If you can understand the fluidity and evolutionary process of a sexual relationship, then you can mind-map. It’s not like a person doesn’t actually have that skill anyway! So, are you going to keep pretending that you and your partner don’t communicate properly?
Understand, just disagree
When couples come to therapy saying they have “communication difficulties”; what they are really saying is, “I don’t agree with you and I want you to change your mind as quickly as possible.” Sometimes they want the therapist to change their partner’s mind. The “non-communicating partner” is communicatingthat he/she does not want to discuss certain topics with their partner. This distinction is important, because the rejection behind this intention is rarely tolerated.
It’s easier to say that we don’t understand each other in our relationship than to admit that our ideas and values are different. We have a hard time when our partner doesn’t want the same thing as us and it interferes with OUR choices or decisions.

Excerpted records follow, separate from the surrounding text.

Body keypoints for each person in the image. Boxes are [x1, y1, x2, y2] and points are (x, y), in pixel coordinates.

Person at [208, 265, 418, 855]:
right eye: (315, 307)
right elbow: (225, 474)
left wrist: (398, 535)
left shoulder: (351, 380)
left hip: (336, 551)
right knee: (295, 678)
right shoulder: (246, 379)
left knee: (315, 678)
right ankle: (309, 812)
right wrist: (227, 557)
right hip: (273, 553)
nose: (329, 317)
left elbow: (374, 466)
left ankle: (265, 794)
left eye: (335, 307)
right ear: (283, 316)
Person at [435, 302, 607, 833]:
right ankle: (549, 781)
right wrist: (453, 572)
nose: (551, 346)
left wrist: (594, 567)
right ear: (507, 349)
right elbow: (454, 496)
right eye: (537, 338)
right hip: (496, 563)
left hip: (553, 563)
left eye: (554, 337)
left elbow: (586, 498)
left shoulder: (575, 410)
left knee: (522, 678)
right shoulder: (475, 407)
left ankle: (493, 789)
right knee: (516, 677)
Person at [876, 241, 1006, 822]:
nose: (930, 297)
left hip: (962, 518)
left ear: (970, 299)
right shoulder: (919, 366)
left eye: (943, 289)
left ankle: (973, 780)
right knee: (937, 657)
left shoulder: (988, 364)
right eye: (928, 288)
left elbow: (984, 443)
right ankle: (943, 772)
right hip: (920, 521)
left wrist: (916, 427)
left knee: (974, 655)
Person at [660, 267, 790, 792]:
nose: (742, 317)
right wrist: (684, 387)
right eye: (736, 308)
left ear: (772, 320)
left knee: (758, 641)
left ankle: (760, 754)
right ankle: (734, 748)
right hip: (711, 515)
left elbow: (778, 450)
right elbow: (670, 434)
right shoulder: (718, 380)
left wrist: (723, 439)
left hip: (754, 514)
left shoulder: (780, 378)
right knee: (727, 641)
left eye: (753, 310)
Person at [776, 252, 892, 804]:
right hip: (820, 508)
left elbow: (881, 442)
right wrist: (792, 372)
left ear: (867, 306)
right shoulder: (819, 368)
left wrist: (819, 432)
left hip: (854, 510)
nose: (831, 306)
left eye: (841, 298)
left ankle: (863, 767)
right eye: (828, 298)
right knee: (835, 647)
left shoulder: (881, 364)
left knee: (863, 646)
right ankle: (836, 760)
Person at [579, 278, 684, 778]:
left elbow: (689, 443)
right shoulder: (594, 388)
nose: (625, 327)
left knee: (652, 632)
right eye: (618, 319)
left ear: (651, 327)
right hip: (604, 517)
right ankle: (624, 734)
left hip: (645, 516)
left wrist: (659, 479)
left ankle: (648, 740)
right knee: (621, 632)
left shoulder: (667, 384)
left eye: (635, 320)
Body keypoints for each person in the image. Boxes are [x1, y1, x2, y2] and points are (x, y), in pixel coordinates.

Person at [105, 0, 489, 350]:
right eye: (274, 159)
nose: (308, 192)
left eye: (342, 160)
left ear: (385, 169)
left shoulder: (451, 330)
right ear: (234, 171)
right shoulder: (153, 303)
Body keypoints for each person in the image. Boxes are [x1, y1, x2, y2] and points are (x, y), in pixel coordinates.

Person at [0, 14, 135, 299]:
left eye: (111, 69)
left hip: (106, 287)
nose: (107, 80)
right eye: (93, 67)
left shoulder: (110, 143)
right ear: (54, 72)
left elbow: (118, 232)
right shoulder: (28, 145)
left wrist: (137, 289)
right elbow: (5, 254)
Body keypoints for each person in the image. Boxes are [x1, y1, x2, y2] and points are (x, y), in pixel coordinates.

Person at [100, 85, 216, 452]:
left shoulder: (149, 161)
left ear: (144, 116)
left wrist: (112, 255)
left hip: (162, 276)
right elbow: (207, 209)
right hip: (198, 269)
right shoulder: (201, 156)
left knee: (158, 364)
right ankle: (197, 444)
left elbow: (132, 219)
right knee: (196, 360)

You may feel attacked or unimportant in their eyes. It can also break our perception of our partner and be disappointed. Our point of view is not validated, which forces us to question ourselves. We are forced to make major, very difficult decisions about our lives that we would rather not dwell on for the moment.

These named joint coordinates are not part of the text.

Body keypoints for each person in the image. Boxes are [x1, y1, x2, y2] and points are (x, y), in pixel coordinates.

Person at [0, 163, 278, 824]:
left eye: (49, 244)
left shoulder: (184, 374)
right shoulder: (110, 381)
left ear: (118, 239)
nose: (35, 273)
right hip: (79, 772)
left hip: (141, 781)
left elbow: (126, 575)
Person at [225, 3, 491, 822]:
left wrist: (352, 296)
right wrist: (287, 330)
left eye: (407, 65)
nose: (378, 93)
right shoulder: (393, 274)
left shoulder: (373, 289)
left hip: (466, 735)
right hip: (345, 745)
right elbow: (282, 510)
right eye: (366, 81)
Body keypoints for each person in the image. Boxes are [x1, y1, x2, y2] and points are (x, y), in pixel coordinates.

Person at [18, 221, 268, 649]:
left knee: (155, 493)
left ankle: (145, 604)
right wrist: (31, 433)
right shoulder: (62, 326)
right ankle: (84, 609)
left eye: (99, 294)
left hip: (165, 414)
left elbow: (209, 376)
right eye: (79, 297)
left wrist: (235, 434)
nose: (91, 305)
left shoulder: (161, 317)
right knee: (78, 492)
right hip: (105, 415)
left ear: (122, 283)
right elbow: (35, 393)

Could we disagree, but live with difference?
No, you can’t always do that! When we have to negotiate our values, our principles and our integrity in the relationship, we can’t just disagree with the other person and that’s it. We have to face constant dilemmas in our relationships and choose between what we desire and what our partner wants. Most of the time, it will not be the same. You can’t have and not have sex at the same time. You can’t spend and save money. You can’t clean and not clean the house. It is impossible to be at the in-laws’ house and stay at home.
When we start to perceive the important differences in the couple, it is at this moment that the famous “communication problems” appear. Sex, housework, in-laws, money and raising children are the topics that cause the most tension. Others may be just as bad. These tensions undermine our deepest values and our integrity is at stake in these conflicts. Moreover, no one wants to lose their integrity in their relationship, at least not in the long run.
How do we get out of this vicious circle?
As I explained earlier: “STOP PRETENDING THAT YOU CAN’T DO MIND-MAPPING”. This will end arguments with your partner about an element of your relationship that doesn’t exist (difficult communication) and discuss the real problems in your relationship. Be honest about what you want. Admit the fact that you know what your partner wants and that you don’t want to give them, because it gets in the way of meeting your need. This will put an end to unproductive comments like “I’ve already explained this to you!” and “What do you mean you still don’t understand?” comments.
Take into consideration that you are not the only person who has made sacrifices in your relationship. Be realistic in realizing that not all of your needs and wants will be considered or met. Don’t avoid difficult and heartbreaking discussions of your relationship with your partner. Your appreciation for each other will increase further if you are fully honest and honest about who you are and what you want in your relationship. Stop taking four paths to express yourself, your partner has already mind-mapped you at this point!
These discussions can certainly lead to a separation, but in general it makes you a better person by being more understanding of each other. This causes people to get closer rather than distance despite fundamental differences between them. Knowing that you can mind-map a person and that they also have the same skills changes the “game” that is played in a couple. It’s up to you how you want to play from now on.